Мы отошли подальше. Мотор заработал, выдохнув желтое пламя. Харви подобрал окурок брошенной Пайком сигары и недовольно хмыкнул.

- Давайте-ка выбираться отсюда, - сказал он.

Мы залезли в машину, но я все еще следил за самолетом. Уродливое костлявое чудовище, совершенно непригодное для полета в ночном небе, медленно разворачивалось. Оно все больше удалялось от нас, и я видел только два желтых глаза, расплывшихся, когда самолет менял наклон крыла. Вот он уже в воздухе. Порыв ветра прижал его к земле, но лишь на мгновение. Он поднялся, выровнялся и взял курс на высоте, которая делала его неуязвимым для радиолокации.

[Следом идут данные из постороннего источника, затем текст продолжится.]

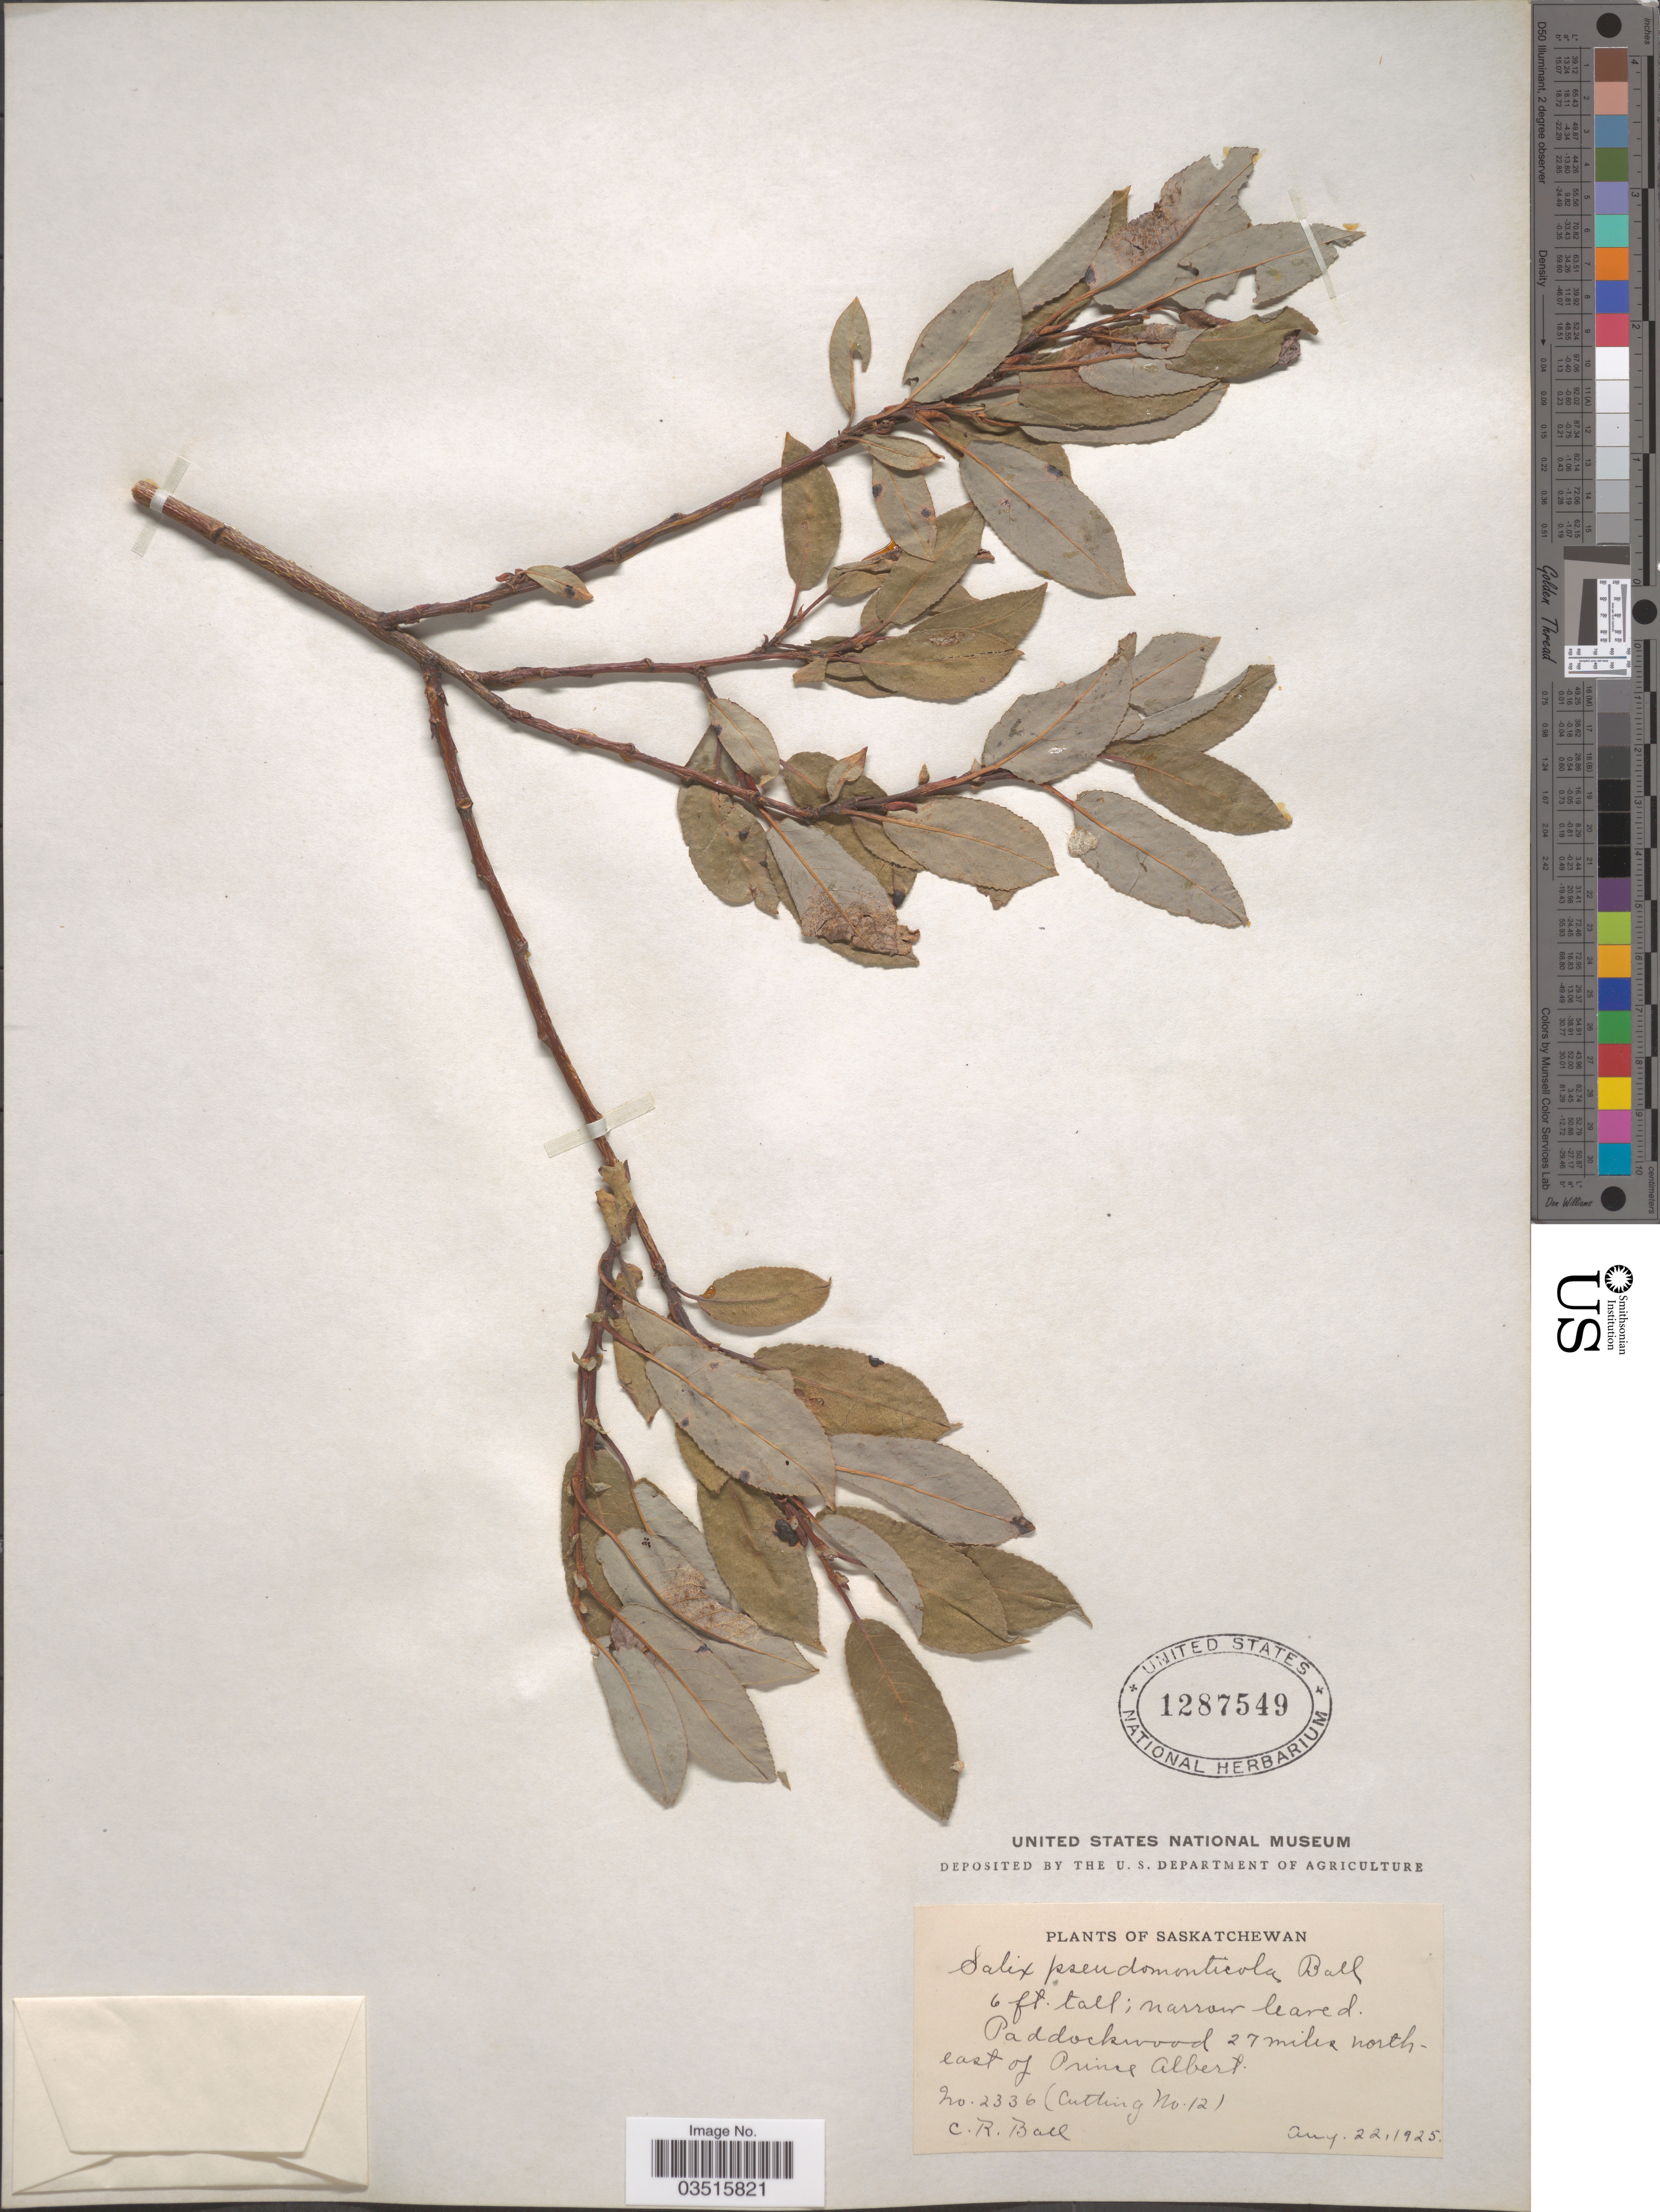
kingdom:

Харви тоже наблюдал за самолетом.

- Следующая остановка - Москва, - с сарказмом повторил он.

- Возможно, он прав, - сказал я. - Лубянка как раз находится в Москве.

- Ты злишься на меня, - отметил Харви.

- Нет, с какой стати?

- Если хорошенько поразмыслить над делом, в которое ты ввязался, непременно захочется выместить досаду на тех, кто рядом. Сегодня я ближе всех.

- Но я не собираюсь вымещать на тебе свое настроение, - успокоил я Харви.

- Рад слышать, - ответил он. - Тем более, что мы все равно будем работать вместе, несмотря на твой отъезд.

- Мой отъезд? - удивился я.

- Не попугайничай. Разве ты не знаешь, что должен собираться в дорогу?

- Понятия не имею, о чем ты.

- Ну, тогда извини, - сказал Харви. - Я думал, ты уже догадался. В нашем центре в Нью-Йорке решили, что тебе надо пройти небольшой курс подготовки.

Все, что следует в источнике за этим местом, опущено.